The basic principle is to use Bayesian Filters to evaluate spam messages based on data sets of good messages and spam messages. Since each message is evaluated based on a data set of the actual users email, and not some general catch, all the statistics tend to allow for things to come through that the user would allow and some other people may not.

I tried this approach on a cache of messages that I keep around for analysis and I was quite impressed with the outcome. I would definitely need different tools to accomplish this on a wider scale then I did yesterday, but the basic principles held true.

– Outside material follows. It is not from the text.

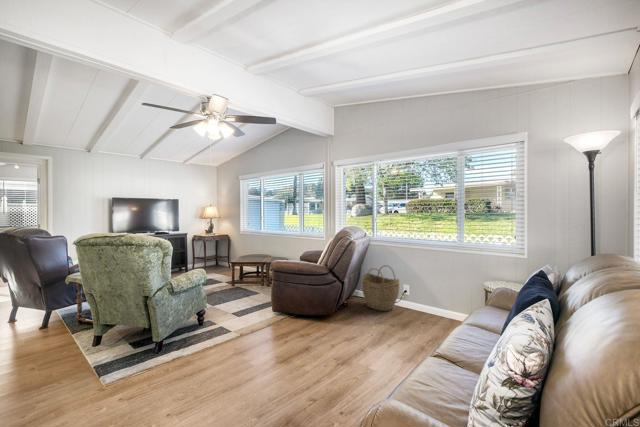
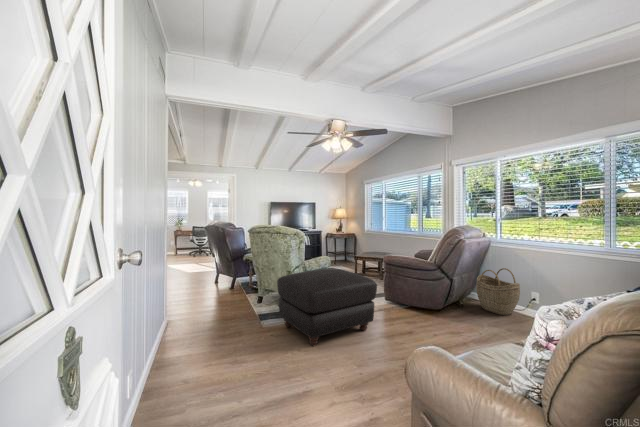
ottoman: none [131,285,269,397] -> present [277,269,377,346]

The most interesting part of this for me is the idea that this would be customized for each and every user. I have several client sites that I often talk about spam and the word ‘mortgage’ has come up in the conversations several times. One of the clients is in the sales field and taking any message with the word ‘mortgage’ and deleting it does not impact this business. Another client of mine is the financial sector and removing that word would be an obvious mistake.

This the Bayesian Filter approach users that never get a good mail message with the word ‘mortgage’ in it will give a very high spam probability to any message with that word. Users that have both good and bad messages with the word in it will have an average or neutral rating and the more good messages with the word in it the better the rating will be.

Also, since this article advocates only looking at the 15 to 20 more ‘interesting’ words, meaning the 15 to 20 words that the score is either the highest or lowest, any neutral words will not be evaluated in the message.

Took me 3 or 4 times of reading the article and doing some test programming to completely understand the concepts, but this is a solid concept and I will be adding this into my anti-spam arsenal as soon as I can find the right approach.